_Text shown_:
Moving beyond one profitable core

The next thing that’s interesting to look at, especially in the context of recent earnings releases, is what happens when a company’s original highly profitable core starts to run out of steam. This usually happens for one of two reasons (and possibly both):

  • The product or service begins to saturate the addressable market and therefore growth opportunities diminish
  • The product or service begins to face significant competition, loses share and/or struggles to maintain high margins.

If we look again at our list of examples from above, we can see some interesting trends in terms of how these companies have responded to this challenge, as follows:

Apple – replicating the original model with new products

Apple has always faced a significant challenge in that its original product faced a fairly small addressable market, limited by Apple’s focus on high margin, high priced products. As such, Apple has had to layer on additional products using the same basic model (tightly integrated hardware and software) over time, and has successfully made the unusual transition from one highly profitable product to multiple, with the iPhone the highest margin of all. Apple is in the enviable position of having discovered a model which is replicable in the form of multiple highly profitable cores, creating enormous margins which have allowed it to fund many other businesses, some of them lower margin and others provided free to users.

_Entries provided_:

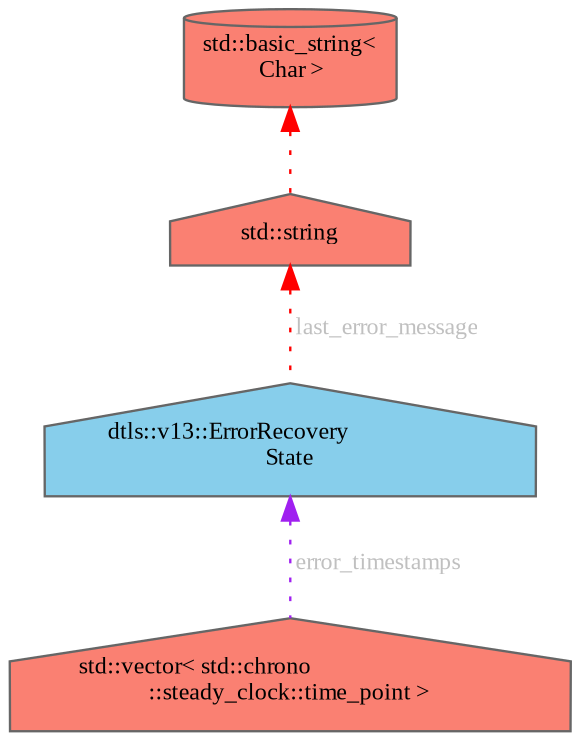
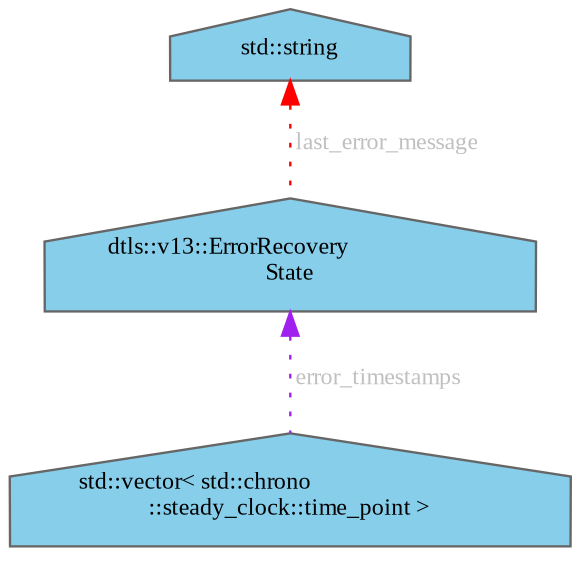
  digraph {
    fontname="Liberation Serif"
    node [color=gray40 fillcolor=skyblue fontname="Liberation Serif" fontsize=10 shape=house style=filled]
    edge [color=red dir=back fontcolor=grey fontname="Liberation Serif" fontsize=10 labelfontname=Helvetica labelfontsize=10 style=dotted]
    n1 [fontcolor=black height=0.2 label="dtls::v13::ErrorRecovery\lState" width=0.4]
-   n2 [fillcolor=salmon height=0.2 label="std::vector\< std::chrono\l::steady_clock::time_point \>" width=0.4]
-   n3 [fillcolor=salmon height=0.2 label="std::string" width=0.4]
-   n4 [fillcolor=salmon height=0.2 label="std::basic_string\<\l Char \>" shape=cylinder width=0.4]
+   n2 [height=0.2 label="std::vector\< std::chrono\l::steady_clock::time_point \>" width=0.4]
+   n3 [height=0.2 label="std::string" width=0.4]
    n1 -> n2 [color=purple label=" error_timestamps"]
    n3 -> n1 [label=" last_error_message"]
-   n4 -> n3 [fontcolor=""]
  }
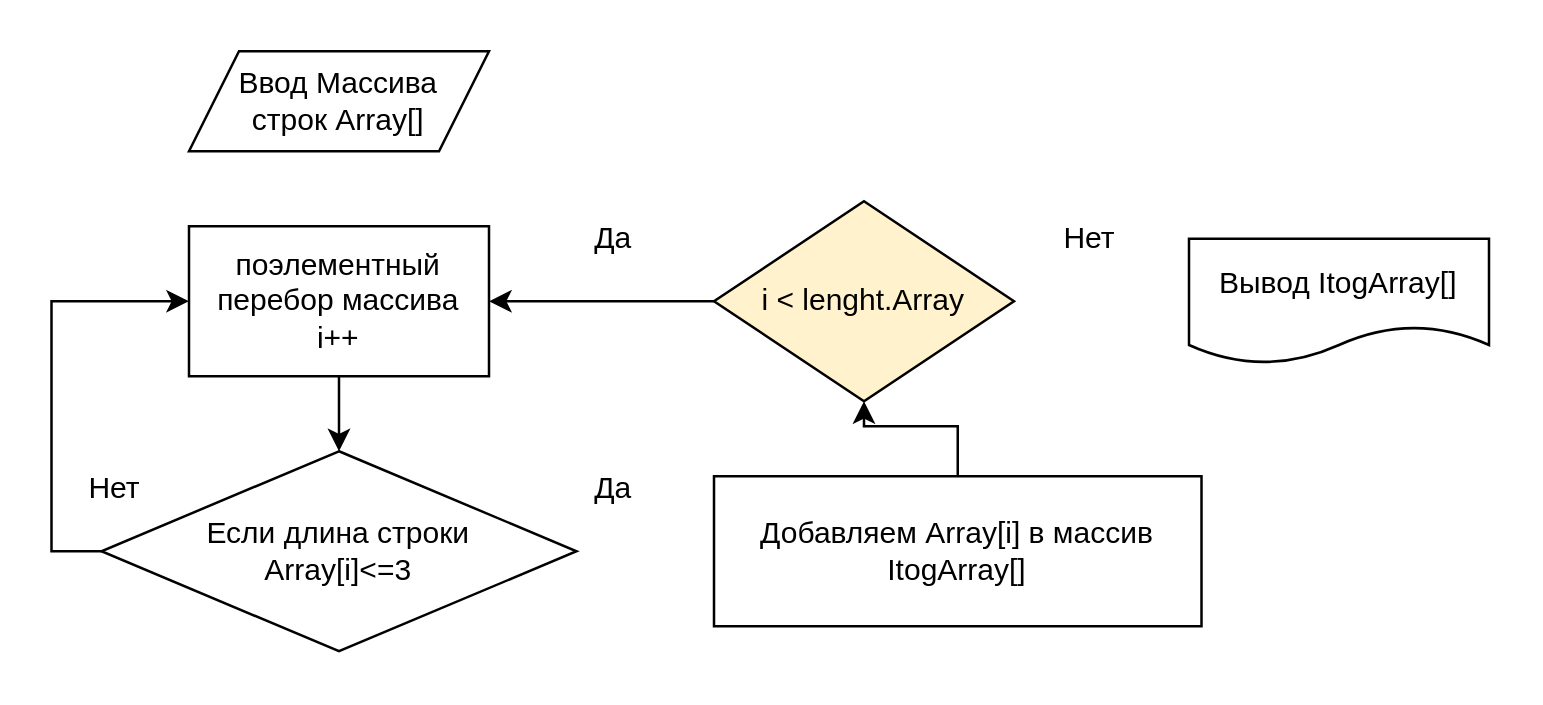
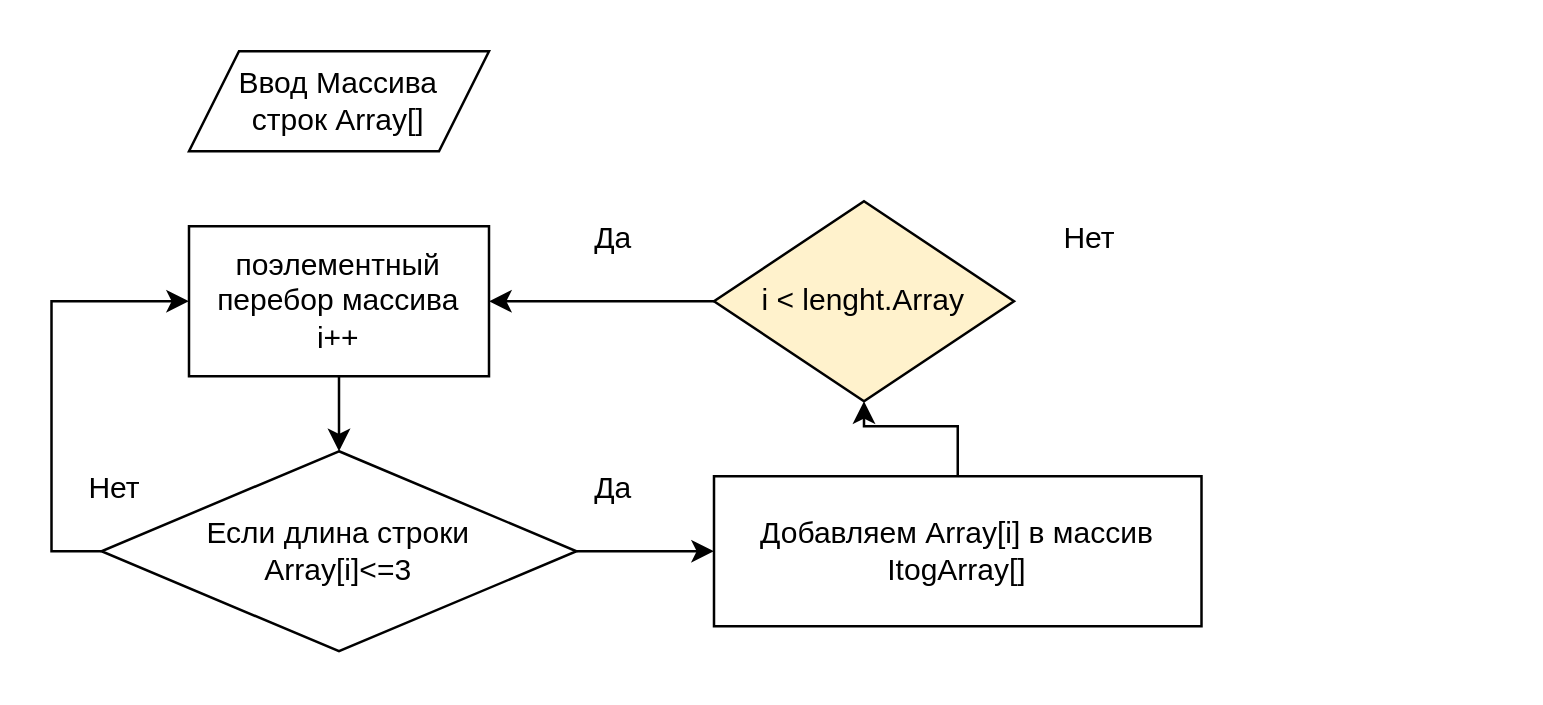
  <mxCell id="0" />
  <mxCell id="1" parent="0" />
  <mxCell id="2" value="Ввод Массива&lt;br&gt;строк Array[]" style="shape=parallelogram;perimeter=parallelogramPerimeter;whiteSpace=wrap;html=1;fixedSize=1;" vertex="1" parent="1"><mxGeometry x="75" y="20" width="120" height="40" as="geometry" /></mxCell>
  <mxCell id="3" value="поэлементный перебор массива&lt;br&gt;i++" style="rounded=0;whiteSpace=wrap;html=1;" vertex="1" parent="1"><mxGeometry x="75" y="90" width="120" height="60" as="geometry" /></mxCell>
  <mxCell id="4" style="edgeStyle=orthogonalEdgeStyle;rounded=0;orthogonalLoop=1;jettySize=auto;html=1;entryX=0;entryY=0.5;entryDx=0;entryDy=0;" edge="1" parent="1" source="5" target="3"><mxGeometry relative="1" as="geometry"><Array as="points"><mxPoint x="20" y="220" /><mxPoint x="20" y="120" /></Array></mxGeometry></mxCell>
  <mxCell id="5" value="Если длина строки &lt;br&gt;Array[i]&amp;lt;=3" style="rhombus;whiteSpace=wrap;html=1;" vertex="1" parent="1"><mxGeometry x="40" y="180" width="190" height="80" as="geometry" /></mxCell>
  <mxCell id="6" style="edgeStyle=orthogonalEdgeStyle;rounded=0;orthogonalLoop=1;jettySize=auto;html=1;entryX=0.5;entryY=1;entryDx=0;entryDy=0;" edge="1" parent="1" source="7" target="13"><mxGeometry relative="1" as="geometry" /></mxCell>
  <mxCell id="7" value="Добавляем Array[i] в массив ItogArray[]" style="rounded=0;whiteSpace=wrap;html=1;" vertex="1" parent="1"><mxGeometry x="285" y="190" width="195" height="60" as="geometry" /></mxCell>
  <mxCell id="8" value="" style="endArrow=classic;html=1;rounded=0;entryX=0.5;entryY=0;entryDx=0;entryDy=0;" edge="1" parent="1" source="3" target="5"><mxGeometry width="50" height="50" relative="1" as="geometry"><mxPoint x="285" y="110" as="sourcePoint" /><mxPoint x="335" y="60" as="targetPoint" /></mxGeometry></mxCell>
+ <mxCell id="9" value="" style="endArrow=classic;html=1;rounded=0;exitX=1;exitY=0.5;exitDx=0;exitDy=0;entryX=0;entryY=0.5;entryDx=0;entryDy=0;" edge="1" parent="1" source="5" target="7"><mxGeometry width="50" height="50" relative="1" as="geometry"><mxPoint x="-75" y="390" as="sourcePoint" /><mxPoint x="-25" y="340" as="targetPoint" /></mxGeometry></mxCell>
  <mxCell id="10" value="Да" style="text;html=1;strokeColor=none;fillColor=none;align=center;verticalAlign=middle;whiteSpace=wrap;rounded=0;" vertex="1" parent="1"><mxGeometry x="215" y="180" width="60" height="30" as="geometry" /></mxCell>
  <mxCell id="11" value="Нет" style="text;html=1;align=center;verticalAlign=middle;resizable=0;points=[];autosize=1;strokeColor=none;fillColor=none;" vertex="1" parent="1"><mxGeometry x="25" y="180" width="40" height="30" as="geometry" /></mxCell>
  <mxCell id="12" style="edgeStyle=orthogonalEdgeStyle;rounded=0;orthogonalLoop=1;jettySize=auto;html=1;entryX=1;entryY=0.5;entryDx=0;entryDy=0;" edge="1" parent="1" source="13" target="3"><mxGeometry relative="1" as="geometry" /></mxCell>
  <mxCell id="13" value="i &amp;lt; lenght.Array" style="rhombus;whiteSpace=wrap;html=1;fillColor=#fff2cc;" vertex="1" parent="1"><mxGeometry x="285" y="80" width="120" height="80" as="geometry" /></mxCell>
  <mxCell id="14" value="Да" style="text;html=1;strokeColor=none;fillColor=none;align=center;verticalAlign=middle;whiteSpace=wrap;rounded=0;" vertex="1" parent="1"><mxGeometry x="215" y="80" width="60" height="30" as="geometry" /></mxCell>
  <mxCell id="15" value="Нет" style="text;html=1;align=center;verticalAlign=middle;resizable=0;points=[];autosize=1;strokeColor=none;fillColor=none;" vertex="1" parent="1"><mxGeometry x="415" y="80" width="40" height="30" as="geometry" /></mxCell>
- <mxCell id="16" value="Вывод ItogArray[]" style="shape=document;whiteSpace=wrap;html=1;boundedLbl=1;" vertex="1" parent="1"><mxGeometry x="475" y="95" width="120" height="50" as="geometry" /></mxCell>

_Exercise requirements_: Can you write out the whole passage on moving beyond one profitable core, word for word from its heading to its last sentence?

_Problem solution_:
Moving beyond one profitable core

The next thing that’s interesting to look at, especially in the context of recent earnings releases, is what happens when a company’s original highly profitable core starts to run out of steam. This usually happens for one of two reasons (and possibly both):

  • The product or service begins to saturate the addressable market and therefore growth opportunities diminish
  • The product or service begins to face significant competition, loses share and/or struggles to maintain high margins.

If we look again at our list of examples from above, we can see some interesting trends in terms of how these companies have responded to this challenge, as follows:

Apple – replicating the original model with new products

Apple has always faced a significant challenge in that its original product faced a fairly small addressable market, limited by Apple’s focus on high margin, high priced products. As such, Apple has had to layer on additional products using the same basic model (tightly integrated hardware and software) over time, and has successfully made the unusual transition from one highly profitable product to multiple, with the iPhone the highest margin of all. Apple is in the enviable position of having discovered a model which is replicable in the form of multiple highly profitable cores, creating enormous margins which have allowed it to fund many other businesses, some of them lower margin and others provided free to users.